Na primeira metade do século XVI, o conquistador espanhol Francisco de Orellana equiparou a valentia das mulheres indígenas que encontrou no Novo Mundo à das amazonas da Grécia Antiga. Daí veio o nome do rio que descobriu e da própria região. A história da Amazônia, portanto, é de resistência. E resistir é mais do que preciso. Povos originários e meio ambiente continuam sob ataque. Mal assumiu o cargo, o presidente gerou polêmica ao dizer que “15% do território nacional é demarcado como terras indígenas e quilombolas e que menos de um milhão de pessoas vive nestes lugares isolados do Brasil de verdade”… A afirmação equivocada mereceu uma resposta à altura dos povos Aruak Baniwa e Apurinã.
Em carta dirigida ao novo presidente, corrigem-no: “são 13%, sendo que a maior parte (90%) fica na Amazônia Legal. Esse percentual é o que restou como direito sobre a terra que era 100% indígena antes de 1500 e que nos foi retirado. Não somos nós que temos grande parte do território brasileiro, mas os grandes latifundiários, ruralistas, agronegócios, etc. que possuem mais de 60% do território nacional”. A carta salienta que os indígenas, há pelo menos 17 mil anos nessa vasta área, protegem as fronteiras brasileiras na região. A Amazônia Legal é composta pelos estados da região Norte (Acre, Amapá, Amazonas, Pará, Rondônia, Roraima e Tocantins) mais o Mato Grosso e parte do Maranhão.
Fernando Michelotti, professor adjunto da Universidade Federal do Sul e Sudeste do Pará, desmonta de vez o argumento de que há muita terra para pouco índio. Dados do Censo Agropecuário 2017 do IBGE sistematizados por ele tiram a discussão da superfície e mostram que, no conjunto do Brasil, os maiores estabelecimentos rurais (1 %) ocupam 47,5% das terras, enquanto os 90,6% menores englobam somente 20,5% das terras.
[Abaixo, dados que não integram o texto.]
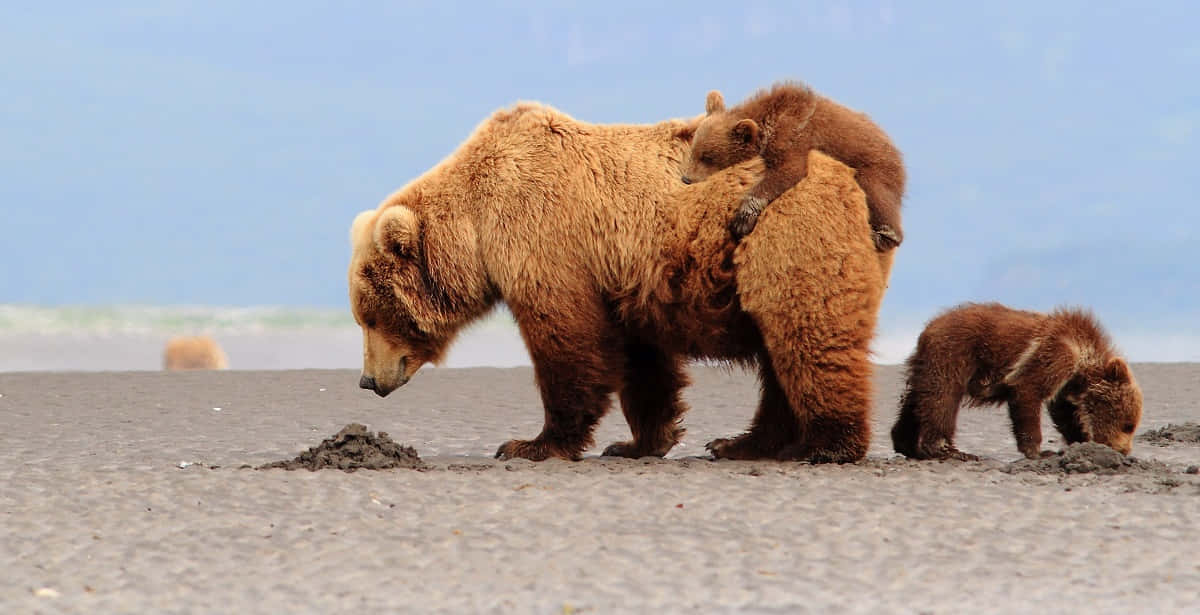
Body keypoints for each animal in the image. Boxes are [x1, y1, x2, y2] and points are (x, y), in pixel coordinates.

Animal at [348, 101, 891, 463]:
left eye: (370, 316)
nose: (367, 380)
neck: (478, 228)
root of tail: (855, 177)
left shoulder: (547, 241)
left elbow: (567, 344)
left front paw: (532, 443)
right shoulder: (624, 278)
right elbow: (642, 363)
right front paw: (638, 441)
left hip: (784, 235)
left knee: (808, 335)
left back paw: (829, 444)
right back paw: (743, 442)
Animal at [680, 82, 906, 250]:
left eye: (708, 157)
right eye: (694, 150)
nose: (686, 179)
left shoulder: (794, 138)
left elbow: (787, 171)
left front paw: (742, 219)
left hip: (874, 166)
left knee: (879, 197)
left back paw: (881, 235)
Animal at [890, 302, 1143, 461]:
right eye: (1128, 424)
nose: (1124, 451)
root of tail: (928, 329)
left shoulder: (1066, 383)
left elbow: (1065, 413)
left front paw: (1080, 442)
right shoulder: (1055, 354)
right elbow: (1027, 390)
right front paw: (1039, 452)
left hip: (924, 363)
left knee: (917, 398)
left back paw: (905, 442)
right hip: (955, 353)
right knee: (942, 397)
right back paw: (950, 450)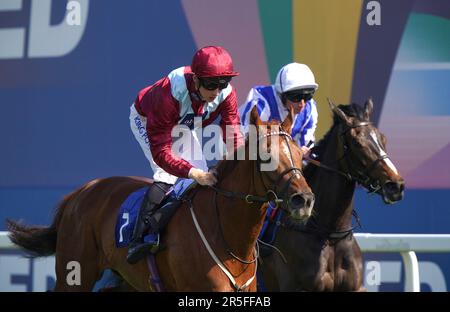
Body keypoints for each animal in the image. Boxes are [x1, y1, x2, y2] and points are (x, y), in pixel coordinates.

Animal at [8, 106, 314, 292]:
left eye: (300, 153)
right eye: (266, 156)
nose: (304, 199)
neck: (229, 237)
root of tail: (79, 193)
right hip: (75, 273)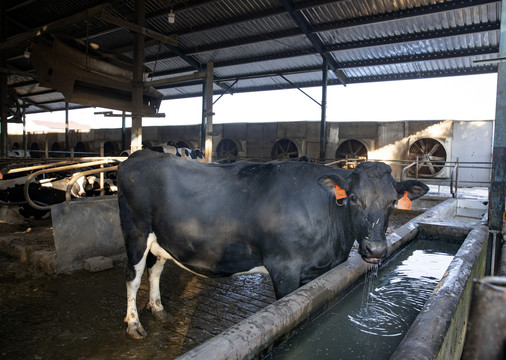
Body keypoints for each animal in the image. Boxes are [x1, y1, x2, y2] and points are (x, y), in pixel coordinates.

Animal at [116, 150, 428, 340]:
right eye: (352, 198)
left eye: (392, 201)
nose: (376, 250)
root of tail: (141, 154)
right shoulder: (285, 268)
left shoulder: (320, 272)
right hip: (135, 232)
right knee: (132, 276)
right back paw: (133, 324)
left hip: (162, 238)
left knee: (156, 269)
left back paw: (158, 309)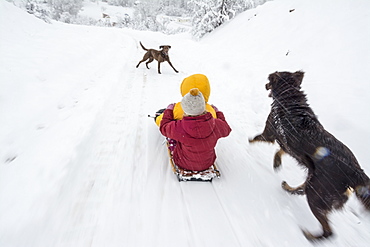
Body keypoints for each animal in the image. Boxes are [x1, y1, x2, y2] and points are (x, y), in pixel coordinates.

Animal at [250, 70, 368, 240]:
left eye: (270, 79)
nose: (266, 83)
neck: (290, 101)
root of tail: (356, 172)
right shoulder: (290, 146)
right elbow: (281, 151)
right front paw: (277, 162)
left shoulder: (269, 133)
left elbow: (256, 139)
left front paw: (247, 140)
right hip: (315, 181)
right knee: (302, 190)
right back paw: (288, 188)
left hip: (317, 192)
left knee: (329, 231)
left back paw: (310, 236)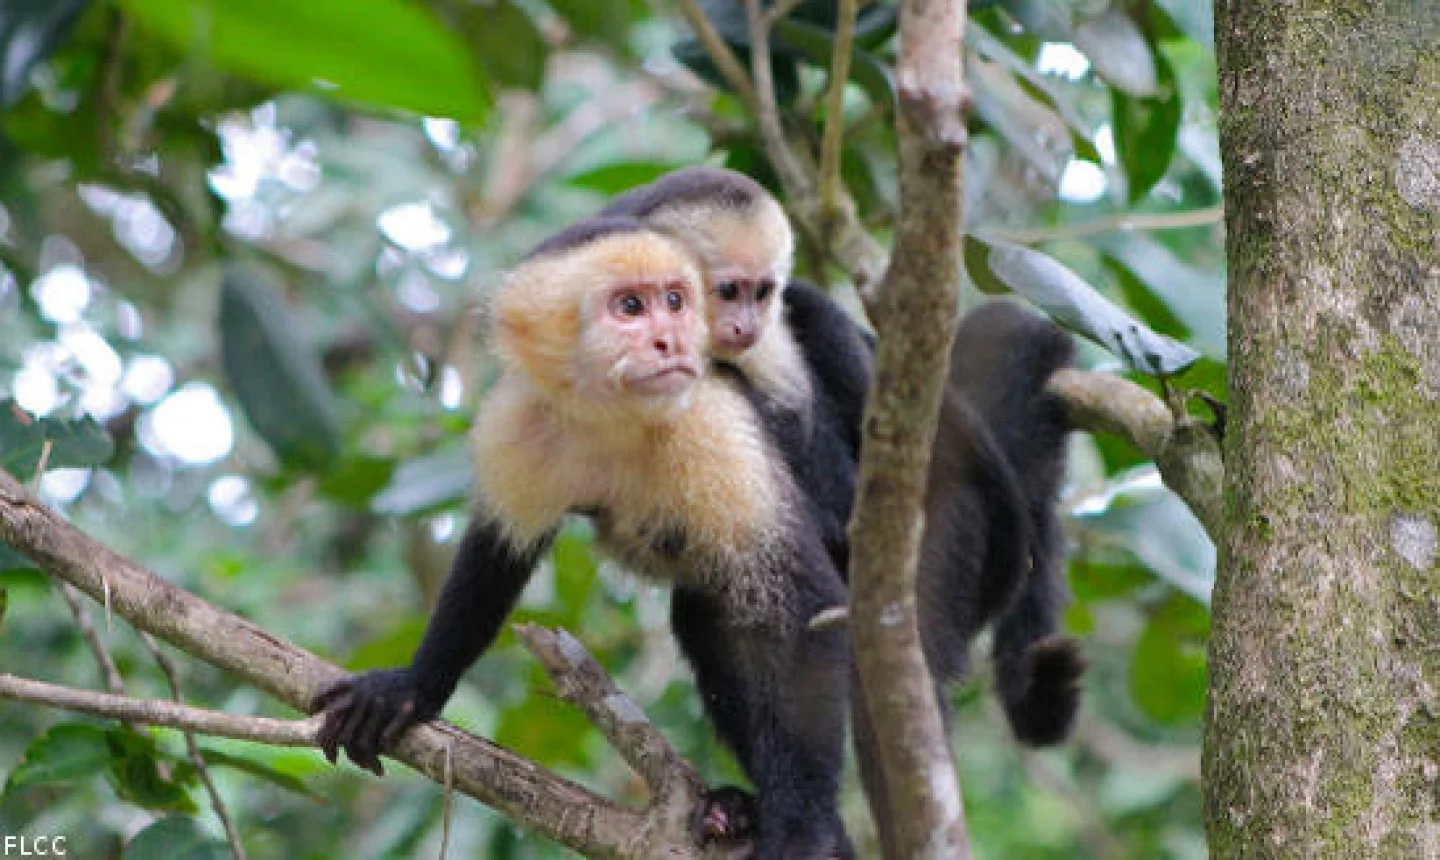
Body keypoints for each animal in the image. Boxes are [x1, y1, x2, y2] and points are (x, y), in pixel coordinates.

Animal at [314, 217, 855, 860]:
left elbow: (803, 611)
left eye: (675, 301)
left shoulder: (714, 423)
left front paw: (806, 831)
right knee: (709, 617)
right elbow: (495, 555)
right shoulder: (518, 422)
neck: (616, 416)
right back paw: (740, 810)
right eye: (630, 307)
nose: (670, 341)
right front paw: (411, 688)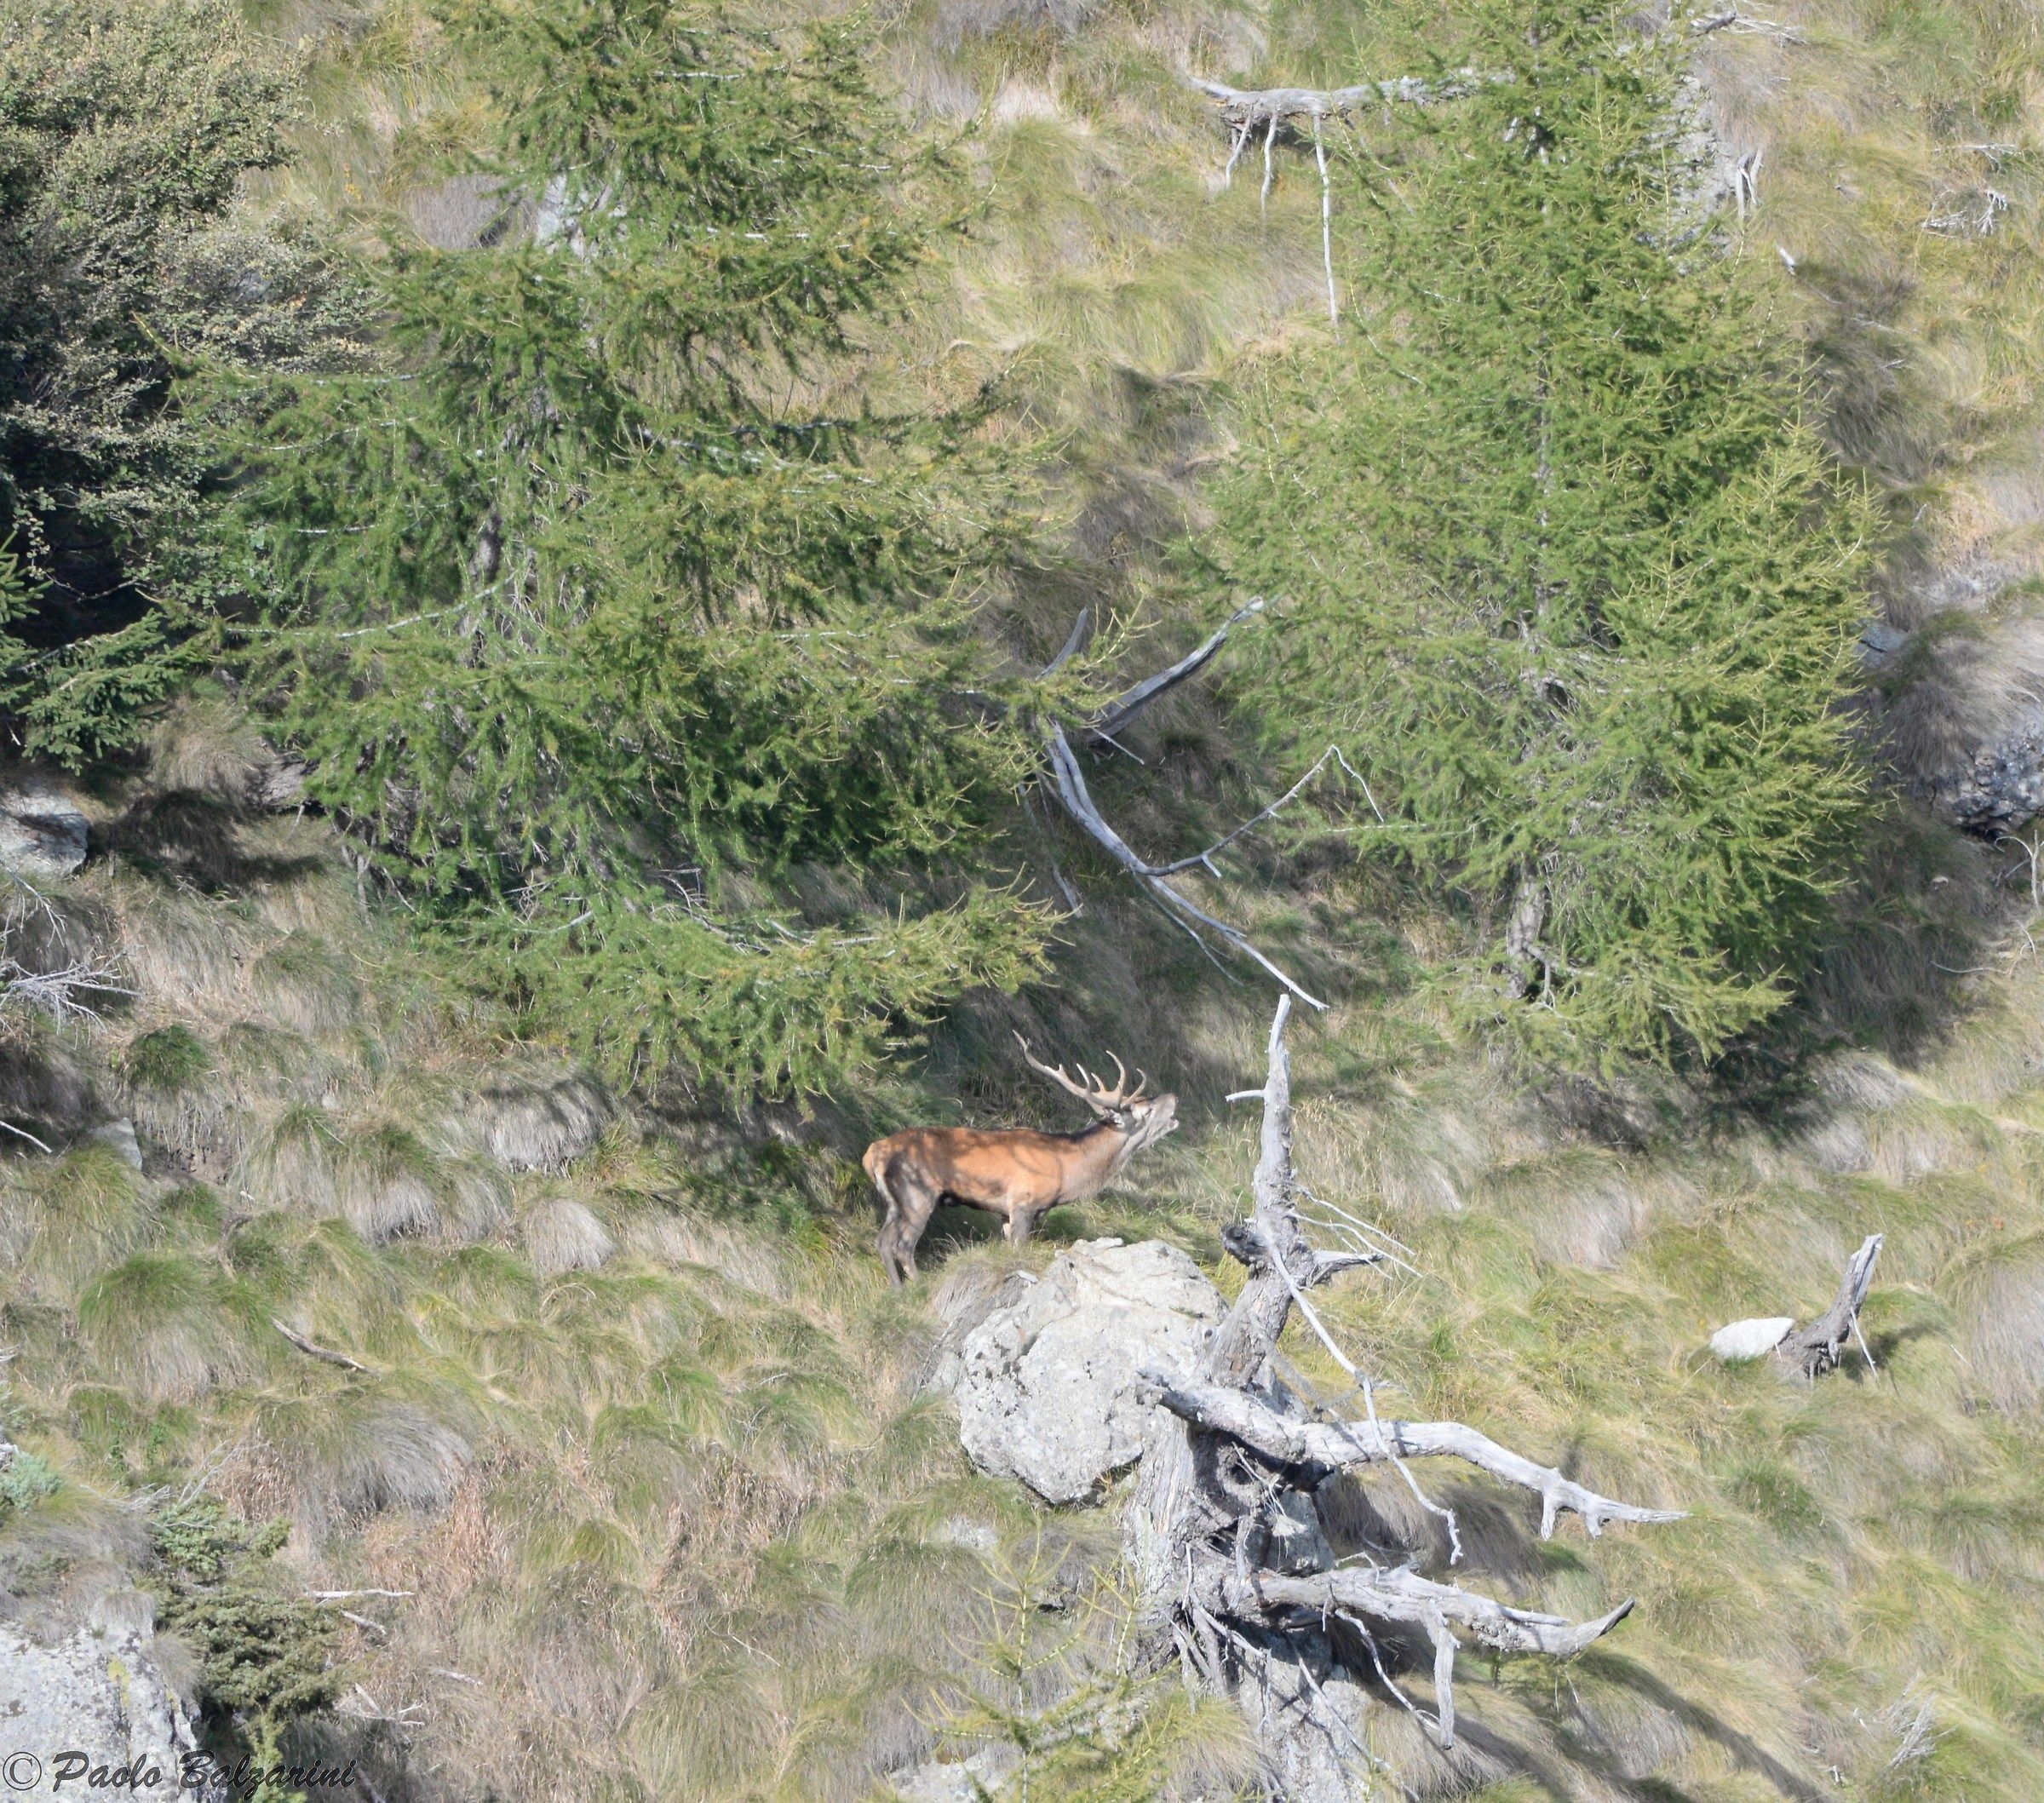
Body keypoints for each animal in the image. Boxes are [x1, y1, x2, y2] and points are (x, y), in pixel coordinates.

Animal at [862, 1035, 1179, 1285]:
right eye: (1147, 1110)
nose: (1174, 1096)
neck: (1068, 1170)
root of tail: (873, 1153)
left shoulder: (1006, 1212)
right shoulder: (1024, 1202)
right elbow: (1020, 1250)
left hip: (896, 1200)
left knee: (883, 1241)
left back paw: (898, 1291)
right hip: (917, 1192)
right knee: (903, 1246)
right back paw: (918, 1286)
Ou seja, cuidado com a pegadinha na fala do governo: o que ela esconde é que os direitos indígenas são vistos como empecilhos a um modelo de desenvolvimento todo centrado na exportação de produtos agrícolas.
Então fica o questionamento: o agronegócio vai continuar a definir o destino da floresta e de seus habitantes? Em nome de que vamos fechar os olhos e permitir a continuação – e até expansão – de um modelo que é um entrave às atividades econômicas sustentáveis e à preservação do meio ambiente? Não é uma baita inversão de valores?
Tanta distorção fica totalmente à vista quando se veem os dados da Região Amazônica. De um total de 891,92 mil estabelecimentos rurais espraiados numa área de 133,22 milhões de hectares, os menores que 100 hectares correspondem a 735,56 mil (82,5% do total de estabelecimentos) e ocupam 16,79 milhões de hectares (12,6% da área total). Enquanto isso, os estabelecimentos rurais com 1.000 hectares ou mais correspondem a 21,04 mil (2,4 % do total) e ocupam 81,79 milhões de hectares (61,4%).
Com isso, na Amazônia, os 2,4% maiores estabelecimentos agropecuários ocupam 61,4%das terras, enquanto os 82,5% menores estabelecimentos ocupam apenas 12,6%. O que mais preocupa é que esses grandes latifúndios só geram trabalho para 7,8% da mão de obra na agropecuária. “Esse é o retrato da concentração fundiária na região, não diferente do Brasil, em que muita terra é dominada privadamente por poucas pessoas, com muito baixa geração de postos de trabalho”, diz Michelotti. Segundo o Censo Agropecuário, o campo perdeu 1,5 milhão de empregos desde 2006. É a velha conversa para boi dormir.
Outro estudo que faz cair por terra o discurso do governo é o boletim mensal do Imazon (SAD). Ele demonstra como a destruição da floresta é bem maior em terras particulares do que em áreas indígenas. De agosto a novembro de 2018, a Amazônia viu desaparecer 287 km² de florestas, um aumento de 406% em relação ao mesmo período de 2017. No ano passado, 53% do desmatamento aconteceu em áreas privadas ou sob diversos estágios de posse. O restante foi em assentamentos (37%), terras indígenas (5%) e unidades de conservação (4%). Por esses dados, vê-se que é cada vez mais indispensável a presença dos povos indígenas em suas terras. Trata-se não da preservação deles em si… Mas da de todos nós.